Working from the entries below, count every line that includes the word "root". Return the figure alone.

## Supplied data
________________________________________

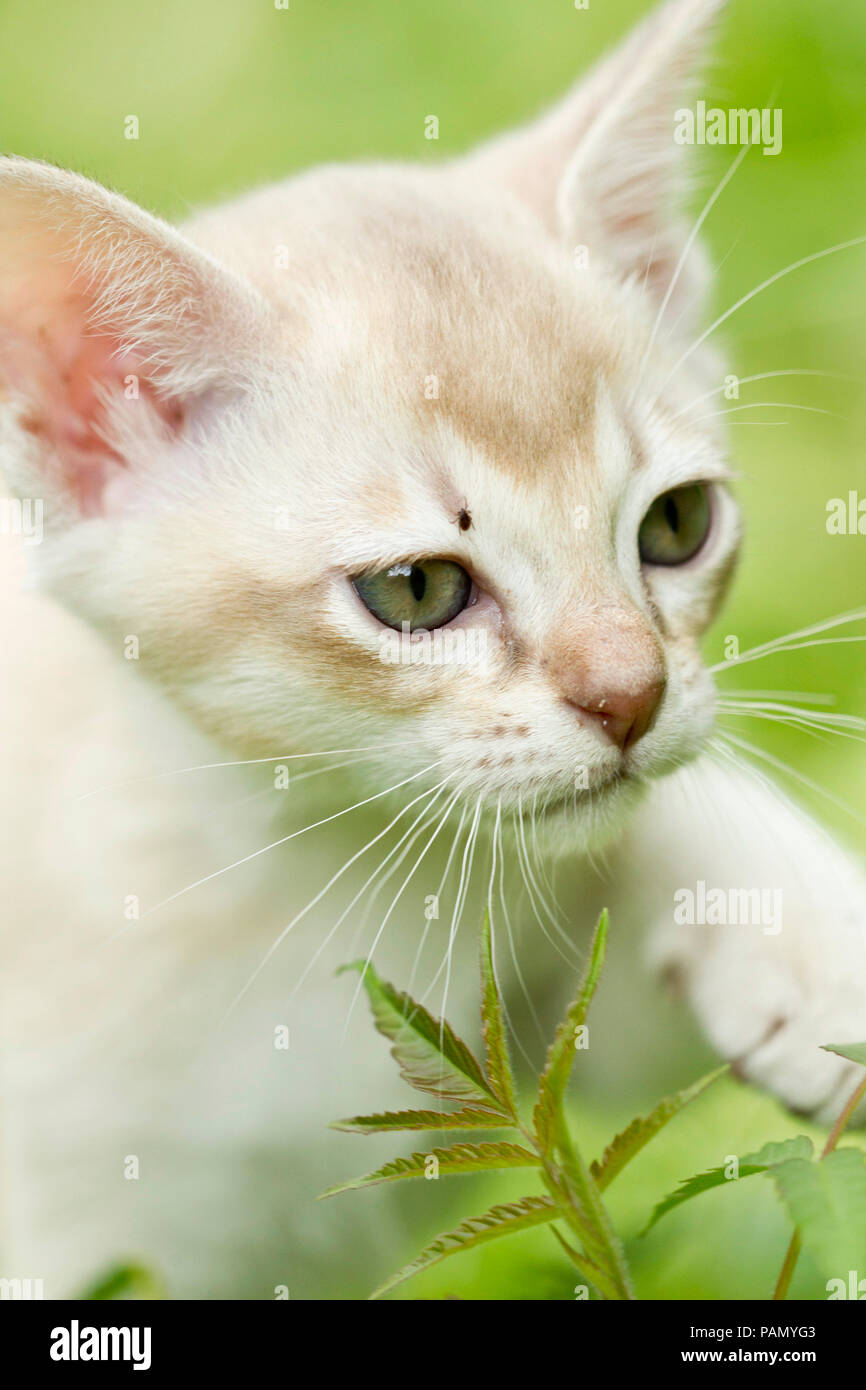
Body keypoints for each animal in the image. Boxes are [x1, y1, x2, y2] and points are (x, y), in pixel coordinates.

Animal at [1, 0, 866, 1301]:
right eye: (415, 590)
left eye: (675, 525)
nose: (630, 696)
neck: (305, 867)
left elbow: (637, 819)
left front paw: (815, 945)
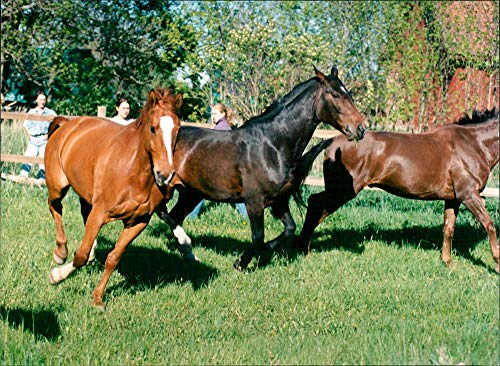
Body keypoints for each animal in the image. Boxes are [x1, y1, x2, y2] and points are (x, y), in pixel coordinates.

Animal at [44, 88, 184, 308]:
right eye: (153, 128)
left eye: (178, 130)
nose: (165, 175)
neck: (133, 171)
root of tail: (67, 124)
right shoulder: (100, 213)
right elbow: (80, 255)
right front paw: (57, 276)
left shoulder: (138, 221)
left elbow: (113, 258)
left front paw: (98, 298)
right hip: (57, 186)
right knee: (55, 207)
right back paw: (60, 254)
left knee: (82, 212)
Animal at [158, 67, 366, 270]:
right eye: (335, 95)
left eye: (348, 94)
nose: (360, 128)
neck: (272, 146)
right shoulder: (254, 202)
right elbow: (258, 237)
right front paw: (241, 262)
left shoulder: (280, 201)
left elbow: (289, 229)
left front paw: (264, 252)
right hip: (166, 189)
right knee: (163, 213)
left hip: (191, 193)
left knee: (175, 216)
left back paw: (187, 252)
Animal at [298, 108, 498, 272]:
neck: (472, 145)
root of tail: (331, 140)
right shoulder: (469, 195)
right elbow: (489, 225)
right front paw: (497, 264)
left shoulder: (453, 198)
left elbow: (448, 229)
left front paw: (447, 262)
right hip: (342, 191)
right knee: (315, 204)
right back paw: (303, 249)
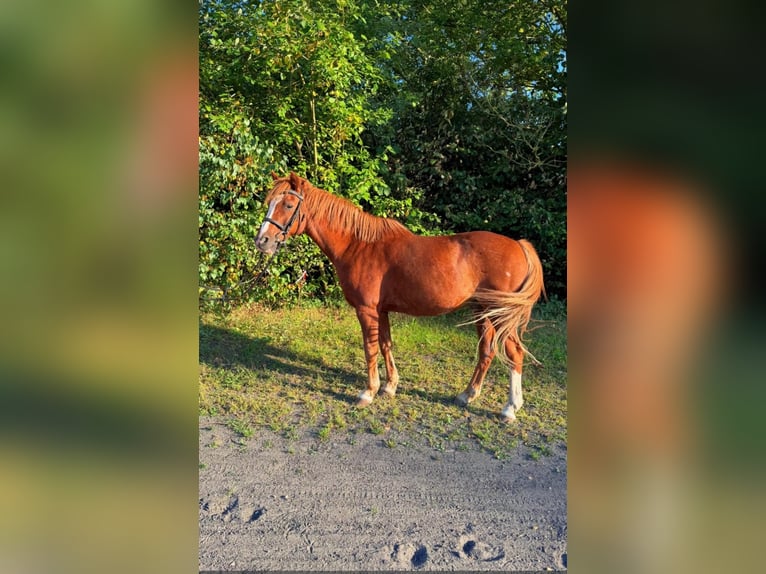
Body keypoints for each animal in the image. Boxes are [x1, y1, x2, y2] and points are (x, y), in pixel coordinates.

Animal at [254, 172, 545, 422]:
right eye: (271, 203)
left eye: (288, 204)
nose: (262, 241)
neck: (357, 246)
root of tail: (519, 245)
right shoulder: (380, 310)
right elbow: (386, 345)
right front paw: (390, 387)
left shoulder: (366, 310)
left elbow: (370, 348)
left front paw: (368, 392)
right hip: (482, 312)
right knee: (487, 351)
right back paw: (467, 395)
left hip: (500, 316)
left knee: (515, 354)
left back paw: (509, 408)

________________________________________

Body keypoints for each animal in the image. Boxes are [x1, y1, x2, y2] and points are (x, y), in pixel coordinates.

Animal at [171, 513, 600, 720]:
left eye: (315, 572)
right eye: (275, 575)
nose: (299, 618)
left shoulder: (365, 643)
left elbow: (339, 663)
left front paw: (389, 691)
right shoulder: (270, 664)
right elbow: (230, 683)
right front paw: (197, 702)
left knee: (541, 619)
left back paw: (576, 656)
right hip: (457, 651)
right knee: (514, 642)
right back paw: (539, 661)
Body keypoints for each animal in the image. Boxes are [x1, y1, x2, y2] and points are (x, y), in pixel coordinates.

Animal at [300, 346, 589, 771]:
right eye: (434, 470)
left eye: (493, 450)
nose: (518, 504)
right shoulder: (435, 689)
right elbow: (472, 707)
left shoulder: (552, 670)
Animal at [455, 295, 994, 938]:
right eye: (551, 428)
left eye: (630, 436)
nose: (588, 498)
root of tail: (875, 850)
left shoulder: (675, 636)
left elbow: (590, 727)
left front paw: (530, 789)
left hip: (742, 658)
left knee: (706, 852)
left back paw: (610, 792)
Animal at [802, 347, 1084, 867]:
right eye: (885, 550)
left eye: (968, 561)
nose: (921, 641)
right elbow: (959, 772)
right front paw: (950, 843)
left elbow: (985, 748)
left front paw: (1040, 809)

________________________________________

## Final answer
4